L’attorney general John Mitchell, il vicepresidente Agnew e gli altri esponenti della destra possono piangere quanto vogliono sulla mancanza di patriottismo delle nuove generazioni e rimpiangere i bei tempi quando il dipartimento della giustizia preparava le liste nere. Ma il clima politico americano ormai è cambiato profondamente. Il processo contro i leader delle dimostrazioni alla convention democratica non ha diminuito la passione polemica dei giovani che vogliono dare un volto diverso alla loro America.
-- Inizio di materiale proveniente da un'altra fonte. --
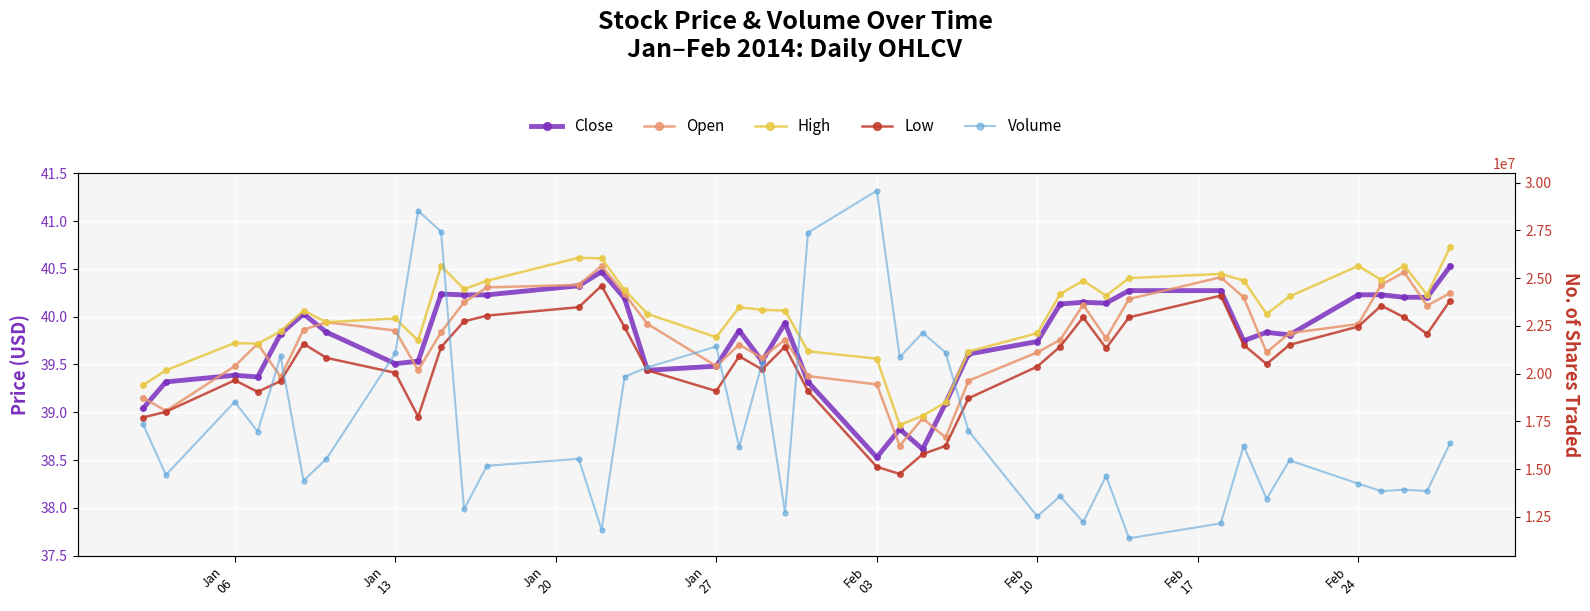

At how many categories does at least one series exceed 20001240?

12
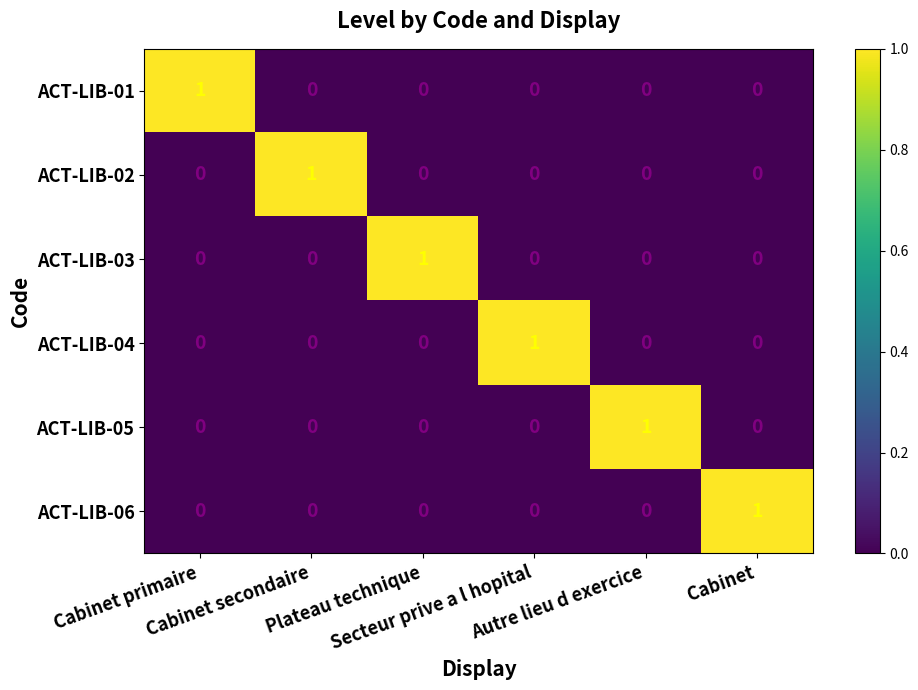

At how many categories does at least one series exceed 0?

6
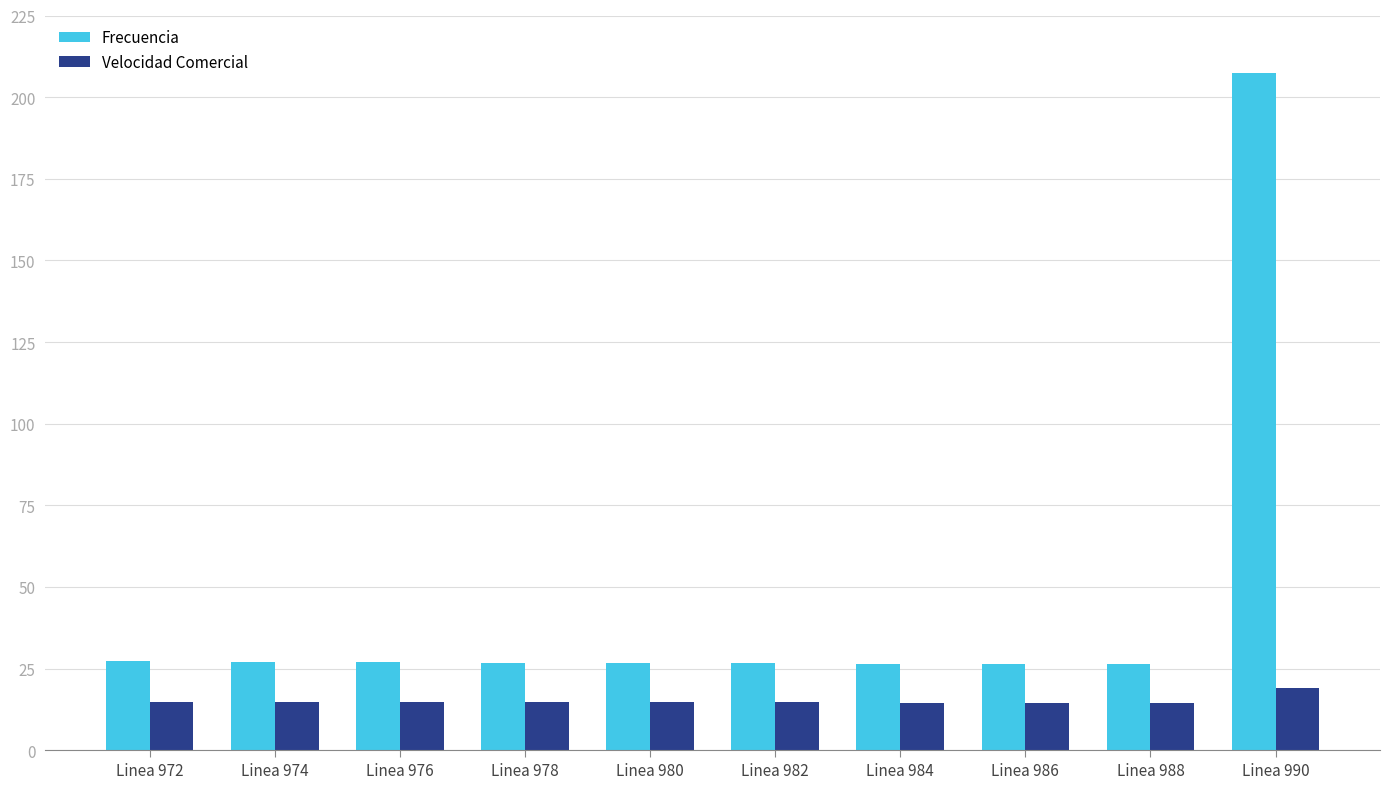

At Linea 976, list the series in order from smallest to largest.

Velocidad Comercial, Frecuencia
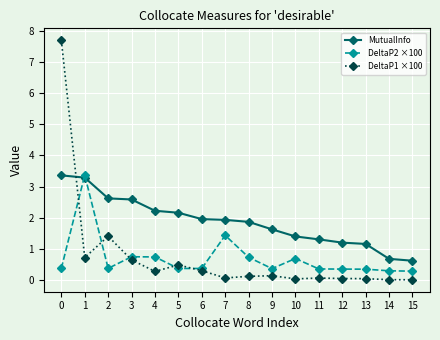

Rank the series at 12 from highest to lowest value.

MutualInfo, DeltaP2 ×100, DeltaP1 ×100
Questa è un’epoca in cui alla Casa Bianca sarebbe indispensabile un presidente vigoroso, un attivista. Governare con un Congresso controllato dal partito d’opposizione non è mai facile; ma Harry Truman dimostrò che un presidente non ha paura di farsi nemici, può mantenere il controllo della vita politica tenendo stretti legami con l’opinione pubblica. La crescente impazienza dell’elettorato nei confronti di Nixon deriva dalla sensazione che non solo egli non ha un programma per chiudere la guerra nel Vietnam, ma non fa nulla neanche negli altri settori della vita pubblica. “Chi ha paura del fuoco, non entri in cucina”, diceva Truman quando era presidente. “È una massima che Richard Nixon dovrebbe far scrivere sulle pareti del suo studio”, ha detto un senatore democratico.